With the 2016 presidential elections coming quickly, Americans are looking deeper into the candidates’ stances on important issues and policies. An issue that has been particularly important to millennials is student debt accumulation compared to income rates upon college graduation. This directly affects millennials who are in college and entering the workforce upon graduation.

Student debt has substantially increased over the last twenty years. According to the U.S. Department of Education, “between 1992 and 2012, the average amount owed by a typical student loan borrower who graduated with a bachelor’s degree more than doubled to a total of nearly $27,000.” Other sources show a 2016 graduate will have accumulated closer to $38,000 in debt. Recent college graduates are also struggling with finding jobs that will provide them with enough money to pay off student debt in a reasonable amount of time.

NMSU student Sarah Hoch

With these statistics laid out and an upcoming election, some Americans are wondering how this problem will be solved by whoever is elected.

NMSU student Dave Klein provided an interesting take on the subject: “A lot of people aren’t getting jobs because they don’t have any real-world experience or even know how to work,” he said. “Students take out student loans and live off of them.”

Klein said student loans play a large role in why people aren’t getting the jobs they want upon graduating. Because they are living off of the loans instead of obtaining a job during college, they lack the work experience employers are looking for. According to Klein, students are only in class to learn about their field, not gain the necessary experience to excel in it.

Although neither major party presidential candidate has touched on the issue very much, Hillary Clinton has publicly announced the policy she will put into place as president of the United States. Under Clinton’s published education plan, by 2021 the government will allow families with an income of $125,000 or less to attend an in-state university for four years for free.
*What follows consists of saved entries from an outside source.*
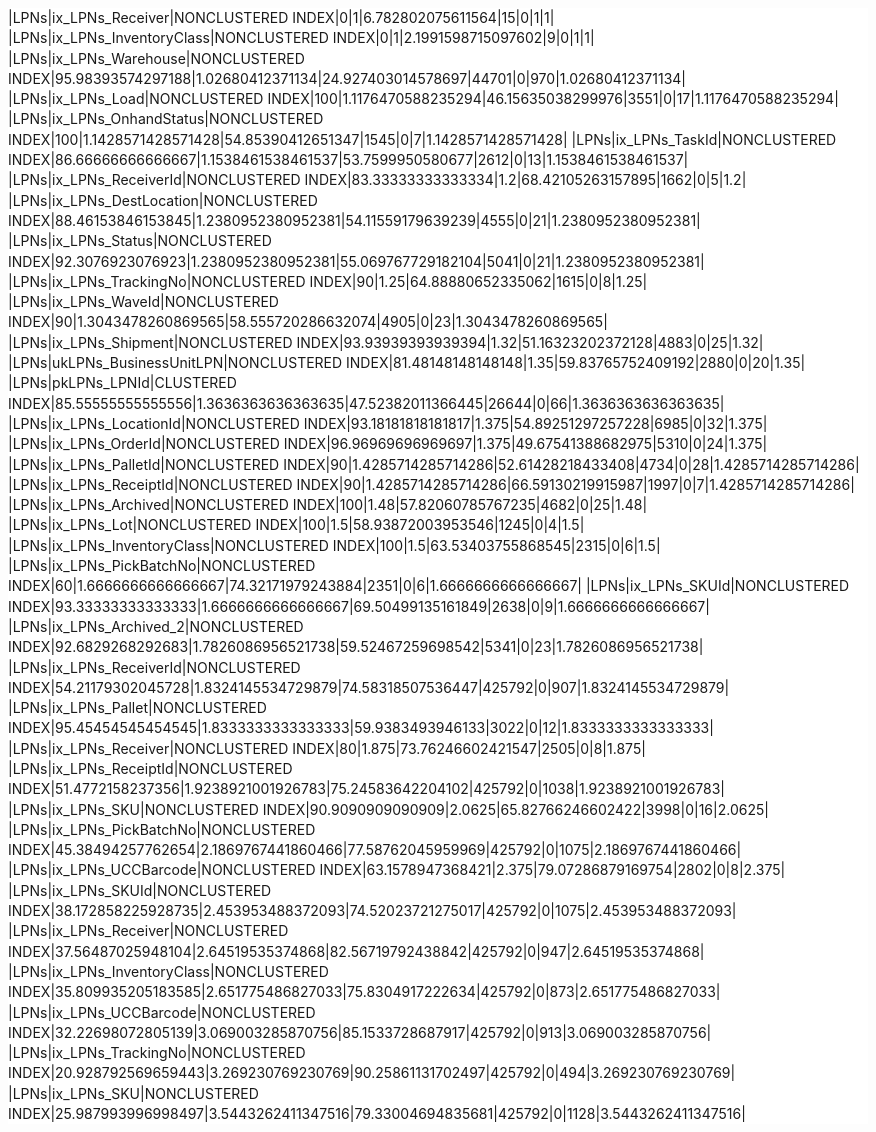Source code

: |LPNs|ix_LPNs_Receiver|NONCLUSTERED INDEX|0|1|6.782802075611564|15|0|1|1|
|LPNs|ix_LPNs_InventoryClass|NONCLUSTERED INDEX|0|1|2.1991598715097602|9|0|1|1|
|LPNs|ix_LPNs_Warehouse|NONCLUSTERED INDEX|95.98393574297188|1.02680412371134|24.927403014578697|44701|0|970|1.02680412371134|
|LPNs|ix_LPNs_Load|NONCLUSTERED INDEX|100|1.1176470588235294|46.15635038299976|3551|0|17|1.1176470588235294|
|LPNs|ix_LPNs_OnhandStatus|NONCLUSTERED INDEX|100|1.1428571428571428|54.85390412651347|1545|0|7|1.1428571428571428|
|LPNs|ix_LPNs_TaskId|NONCLUSTERED INDEX|86.66666666666667|1.1538461538461537|53.7599950580677|2612|0|13|1.1538461538461537|
|LPNs|ix_LPNs_ReceiverId|NONCLUSTERED INDEX|83.33333333333334|1.2|68.42105263157895|1662|0|5|1.2|
|LPNs|ix_LPNs_DestLocation|NONCLUSTERED INDEX|88.46153846153845|1.2380952380952381|54.11559179639239|4555|0|21|1.2380952380952381|
|LPNs|ix_LPNs_Status|NONCLUSTERED INDEX|92.3076923076923|1.2380952380952381|55.069767729182104|5041|0|21|1.2380952380952381|
|LPNs|ix_LPNs_TrackingNo|NONCLUSTERED INDEX|90|1.25|64.88880652335062|1615|0|8|1.25|
|LPNs|ix_LPNs_WaveId|NONCLUSTERED INDEX|90|1.3043478260869565|58.555720286632074|4905|0|23|1.3043478260869565|
|LPNs|ix_LPNs_Shipment|NONCLUSTERED INDEX|93.93939393939394|1.32|51.16323202372128|4883|0|25|1.32|
|LPNs|ukLPNs_BusinessUnitLPN|NONCLUSTERED INDEX|81.48148148148148|1.35|59.83765752409192|2880|0|20|1.35|
|LPNs|pkLPNs_LPNId|CLUSTERED INDEX|85.55555555555556|1.3636363636363635|47.52382011366445|26644|0|66|1.3636363636363635|
|LPNs|ix_LPNs_LocationId|NONCLUSTERED INDEX|93.18181818181817|1.375|54.89251297257228|6985|0|32|1.375|
|LPNs|ix_LPNs_OrderId|NONCLUSTERED INDEX|96.96969696969697|1.375|49.67541388682975|5310|0|24|1.375|
|LPNs|ix_LPNs_PalletId|NONCLUSTERED INDEX|90|1.4285714285714286|52.61428218433408|4734|0|28|1.4285714285714286|
|LPNs|ix_LPNs_ReceiptId|NONCLUSTERED INDEX|90|1.4285714285714286|66.59130219915987|1997|0|7|1.4285714285714286|
|LPNs|ix_LPNs_Archived|NONCLUSTERED INDEX|100|1.48|57.82060785767235|4682|0|25|1.48|
|LPNs|ix_LPNs_Lot|NONCLUSTERED INDEX|100|1.5|58.93872003953546|1245|0|4|1.5|
|LPNs|ix_LPNs_InventoryClass|NONCLUSTERED INDEX|100|1.5|63.53403755868545|2315|0|6|1.5|
|LPNs|ix_LPNs_PickBatchNo|NONCLUSTERED INDEX|60|1.6666666666666667|74.32171979243884|2351|0|6|1.6666666666666667|
|LPNs|ix_LPNs_SKUId|NONCLUSTERED INDEX|93.33333333333333|1.6666666666666667|69.50499135161849|2638|0|9|1.6666666666666667|
|LPNs|ix_LPNs_Archived_2|NONCLUSTERED INDEX|92.6829268292683|1.7826086956521738|59.52467259698542|5341|0|23|1.7826086956521738|
|LPNs|ix_LPNs_ReceiverId|NONCLUSTERED INDEX|54.21179302045728|1.8324145534729879|74.58318507536447|425792|0|907|1.8324145534729879|
|LPNs|ix_LPNs_Pallet|NONCLUSTERED INDEX|95.45454545454545|1.8333333333333333|59.9383493946133|3022|0|12|1.8333333333333333|
|LPNs|ix_LPNs_Receiver|NONCLUSTERED INDEX|80|1.875|73.76246602421547|2505|0|8|1.875|
|LPNs|ix_LPNs_ReceiptId|NONCLUSTERED INDEX|51.4772158237356|1.9238921001926783|75.24583642204102|425792|0|1038|1.9238921001926783|
|LPNs|ix_LPNs_SKU|NONCLUSTERED INDEX|90.9090909090909|2.0625|65.82766246602422|3998|0|16|2.0625|
|LPNs|ix_LPNs_PickBatchNo|NONCLUSTERED INDEX|45.38494257762654|2.1869767441860466|77.58762045959969|425792|0|1075|2.1869767441860466|
|LPNs|ix_LPNs_UCCBarcode|NONCLUSTERED INDEX|63.1578947368421|2.375|79.07286879169754|2802|0|8|2.375|
|LPNs|ix_LPNs_SKUId|NONCLUSTERED INDEX|38.172858225928735|2.453953488372093|74.52023721275017|425792|0|1075|2.453953488372093|
|LPNs|ix_LPNs_Receiver|NONCLUSTERED INDEX|37.56487025948104|2.64519535374868|82.56719792438842|425792|0|947|2.64519535374868|
|LPNs|ix_LPNs_InventoryClass|NONCLUSTERED INDEX|35.809935205183585|2.651775486827033|75.8304917222634|425792|0|873|2.651775486827033|
|LPNs|ix_LPNs_UCCBarcode|NONCLUSTERED INDEX|32.22698072805139|3.069003285870756|85.1533728687917|425792|0|913|3.069003285870756|
|LPNs|ix_LPNs_TrackingNo|NONCLUSTERED INDEX|20.928792569659443|3.269230769230769|90.25861131702497|425792|0|494|3.269230769230769|
|LPNs|ix_LPNs_SKU|NONCLUSTERED INDEX|25.987993996998497|3.5443262411347516|79.33004694835681|425792|0|1128|3.5443262411347516|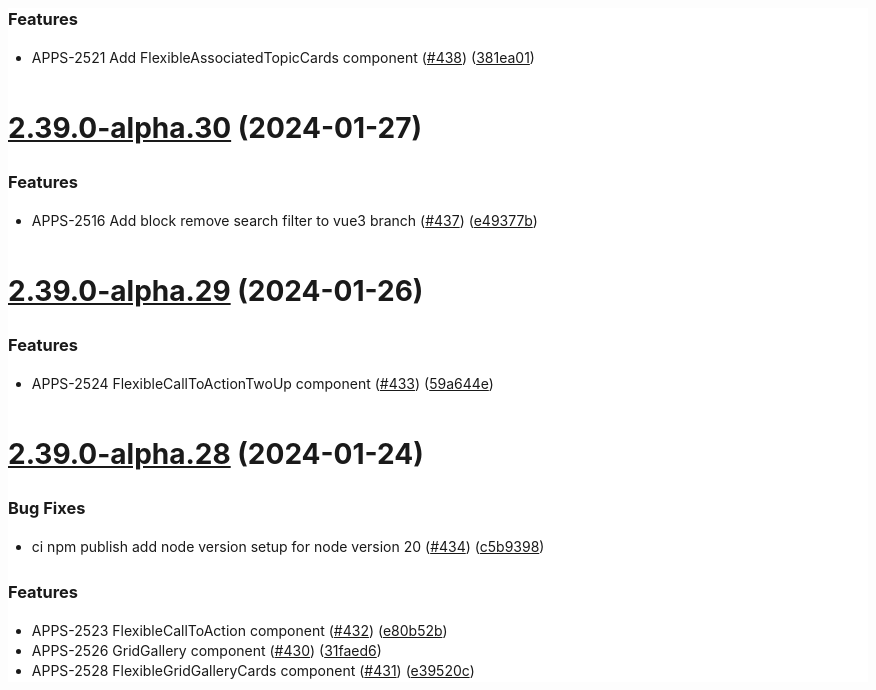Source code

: 
### Features

* APPS-2521 Add FlexibleAssociatedTopicCards component ([#438](https://github.com/UCLALibrary/ucla-library-website-components/issues/438)) ([381ea01](https://github.com/UCLALibrary/ucla-library-website-components/commit/381ea01d84657e449f7cddfc1231f667fa303c39))

# [2.39.0-alpha.30](https://github.com/UCLALibrary/ucla-library-website-components/compare/v2.39.0-alpha.29...v2.39.0-alpha.30) (2024-01-27)


### Features

* APPS-2516 Add block remove search filter to vue3 branch ([#437](https://github.com/UCLALibrary/ucla-library-website-components/issues/437)) ([e49377b](https://github.com/UCLALibrary/ucla-library-website-components/commit/e49377b032ff3e7146f298d54d3b9936416ed461))

# [2.39.0-alpha.29](https://github.com/UCLALibrary/ucla-library-website-components/compare/v2.39.0-alpha.28...v2.39.0-alpha.29) (2024-01-26)


### Features

* APPS-2524 FlexibleCallToActionTwoUp component ([#433](https://github.com/UCLALibrary/ucla-library-website-components/issues/433)) ([59a644e](https://github.com/UCLALibrary/ucla-library-website-components/commit/59a644ef9b98c217aaf494958b89cb3b6b461093))

# [2.39.0-alpha.28](https://github.com/UCLALibrary/ucla-library-website-components/compare/v2.39.0-alpha.27...v2.39.0-alpha.28) (2024-01-24)


### Bug Fixes

* ci npm publish add node version setup for node version 20 ([#434](https://github.com/UCLALibrary/ucla-library-website-components/issues/434)) ([c5b9398](https://github.com/UCLALibrary/ucla-library-website-components/commit/c5b9398219d6dc5e00b27b5dccb5122d9228cf65))


### Features

* APPS-2523 FlexibleCallToAction component ([#432](https://github.com/UCLALibrary/ucla-library-website-components/issues/432)) ([e80b52b](https://github.com/UCLALibrary/ucla-library-website-components/commit/e80b52bd95dcfad4db1d677b48e9f2798f1b475c))
* APPS-2526 GridGallery component ([#430](https://github.com/UCLALibrary/ucla-library-website-components/issues/430)) ([31faed6](https://github.com/UCLALibrary/ucla-library-website-components/commit/31faed6398b0c3d251b6d26c68ea13c240d84901))
* APPS-2528 FlexibleGridGalleryCards component ([#431](https://github.com/UCLALibrary/ucla-library-website-components/issues/431)) ([e39520c](https://github.com/UCLALibrary/ucla-library-website-components/commit/e39520c3fbf4a584ccd532441085c72486fdda92))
Along with this policy, she has stated that “all community colleges will offer free tuition.”

Mrs. Clinton’s plan also states there will be immediate action taken to offer a three-month moratorium on student loan payments for all federal loan borrowers. That will give every borrower a chance to consolidate their loans, sign up for income-based repayment plans, and take advantage of opportunities to reduce their monthly interest payments and fees.

One former New Mexico State student who has obtained a large amount of student debt over the course of three years stands in favor of Clinton’s policies.

“I had to leave NMSU one semester before graduating,” said Sarah Hoch, 22, a former NMSU student. “I couldn’t afford to keep taking out student loans. I was working full time and going to school full time and I could never catch up.”

Hoch said she felt she had to relocate to an area with higher pay in her field in order to get back on her feet. Although she said she doesn’t agree with either candidate completely, she does stand with Clinton when it comes to student debt.

NMSU graduate Kaylin Sullivan

On the more conservative side of the presidential race, Donald Trump, a Republican, has not spoken much about his higher education policy plans.

Brustein and Manasevit Attorneys At Law, a Washington D.C. legal firm that specializes in education and workforce law, released a report last July stating, “Donald Trump’s particular views on education remain somewhat unclear,” and that he has “offered up very little at this point in the campaign.”

According to Donald Trump’s official website, Trump’s published policy views on education mostly address K–12 education in general terms, and do not focus specifically on higher education and student debt.

Trump’s points on economic growth include: tax reform, regulatory reform, trade reform, and energy reform. Trump has also talked at length about creating jobs in America, which some argue will indirectly address student debt problems.

NMSU graduate, Kaylin Sullivan, 26, says although she has yet to decide whom to vote for, she believes hard work really does pay off.

“I took out student loans, went to school for five years and graduated with a bachelor’s in early education,” Sullivan said. “I worked hard through school and appreciated where my loans were going.”

Sullivan said that her student loans are what helped her get to where she is now. She used her loans for what they were meant for, and now has a job that equips her to make her loan payments on time.

Upon graduating, Sullivan has taught at Rio Grande Elementary School in Hatch, New Mexico, and is now the director of an early childhood development center in Las Cruces.

“If you work hard enough, you’ll get through it regardless of the loans,” Sullivan said.